The problem seems to depend on the number of if statements (or similar) in the code. Commenting out some of these makes the code run. Of course diverging code has an adverse result on performance, but I wouldn’t expect it to cause the GPU to hang entirely. Unfortunately I’m not able to reduce the branchiness enough without affecting the result, at least not for all our projects. In one of them I’m able to get it to work by rewriting an any hit program for shadow rays so that it doesn’t call rtTerminateRay, but that might cost performance on other architectures and I’m afraid it might break anyway as soon as some other feature is added.

Current driver version: 440.82 (also happened in 440.59), OS: OpenSUSE 15. All the OptiX samples run.

Is there a known problem with diverging code causing freezes on the Turing architecture? Any known workarounds or ideas on how to troubleshoot it further?

The OptiX core implementation resides inside the driver since that OptiX 6.5.0 version, but because you’re already on the most current Linux drivers 440.82, there isn’t anything newer to test.

Which CUDA Toolkit version did you use to generate the PTX code?
Are you using GeometryTriangles primitives?

From your descriptions this sounds very much like a device code compilation issue.
That wouldn’t be possible to investigate further without a minimal complete reproducer in failing state.

Note that the code generation can change considerably with exceptions enabled, which supports the compilation problem thesis.

rtPrintf was notoriously buggy in some OptiX versions. You could try to use the CUDA native printf instead.
That doesn’t need any of the OptiX print enables. Limiting it to specific launch indices would need to be done manually.

With respect to the anyhit program, just in case, note that both the rtTerminateRay() and the rtIgnoreIntersection() functions immediately return. Make sure to update all your payload values before them.

Not calling rtTerminateRay() for a visibility test ray can have drastic performance implications depending on the scene.

Other things to test would be to check if all rays are valid. Means no NaN or INF values in the origin and directions, all directions normalized and never null-vector, 0.0f <= t_min < t_max.

1 Like

Thanks Detlef for your reply and suggestions!

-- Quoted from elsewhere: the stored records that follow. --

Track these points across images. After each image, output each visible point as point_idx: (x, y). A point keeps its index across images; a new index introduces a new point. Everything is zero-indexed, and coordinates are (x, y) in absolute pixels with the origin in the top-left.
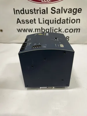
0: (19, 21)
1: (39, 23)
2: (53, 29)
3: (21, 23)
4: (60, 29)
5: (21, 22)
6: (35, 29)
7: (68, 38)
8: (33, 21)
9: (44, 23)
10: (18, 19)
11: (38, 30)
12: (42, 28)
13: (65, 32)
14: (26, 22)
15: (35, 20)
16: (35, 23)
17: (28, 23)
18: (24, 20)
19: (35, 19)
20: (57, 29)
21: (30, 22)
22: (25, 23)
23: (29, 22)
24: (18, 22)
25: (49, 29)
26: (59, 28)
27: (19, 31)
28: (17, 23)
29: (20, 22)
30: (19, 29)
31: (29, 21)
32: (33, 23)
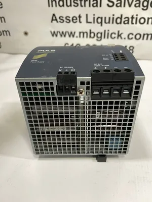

The CUDA version is 10.1.243.
We do not use GeometryTriangles in our current implementation, but triangle meshes with intersection and BB programs.

The payload was updated before rtTerminate(). In the case of rtIgnoreIntersection() we don’t want to update it. I will try to reintroduce the rtTerminate() if I can get it to work.
I will check the rays - I think I’ve checked that the directions of the primary rays are normalized, but I’m not sure about the origins. I haven’t checked the shadow rays and reflection/refraction rays yet, so I’ll get working on that. Also I’ll try using the CUDA printf.

If none of this helps, I hope we can create a minimal reproducer next.

We do not use GeometryTriangles in our current implementation, but triangle meshes with intersection and BB programs.

Interesting, then you’re actually not using the RT core hardware triangle intersection on the RTX boards but only the hardware BVH traversal. Means there a huge potential to get more performance on the RTX boards.

The OptiX Advanced Samples on https://forums.developer.nvidia.com/t/optix-advanced-samples-on-github/48410 were written against OptiX 5.1.0 and would run similarly with OptiX 6.5.0 on RTX boards.

But if you say that all other SDK examples work, there is little to do about this from remote.
In any case, this shouldn’t happen when everything else is correct.
Long term I would recommend to port to OptiX 7 before changing the existing renderer more.

1 Like

Thanks, I’m aware of this and I’m sure we’ll want to fix it as soon as time allows. The same goes for porting to OptiX 7. We’ll probably try that before attempting to create a minimal reproducer. Checking the rays didn’t reveal anything strange, but we may need to check our intersection programs as long as we use them.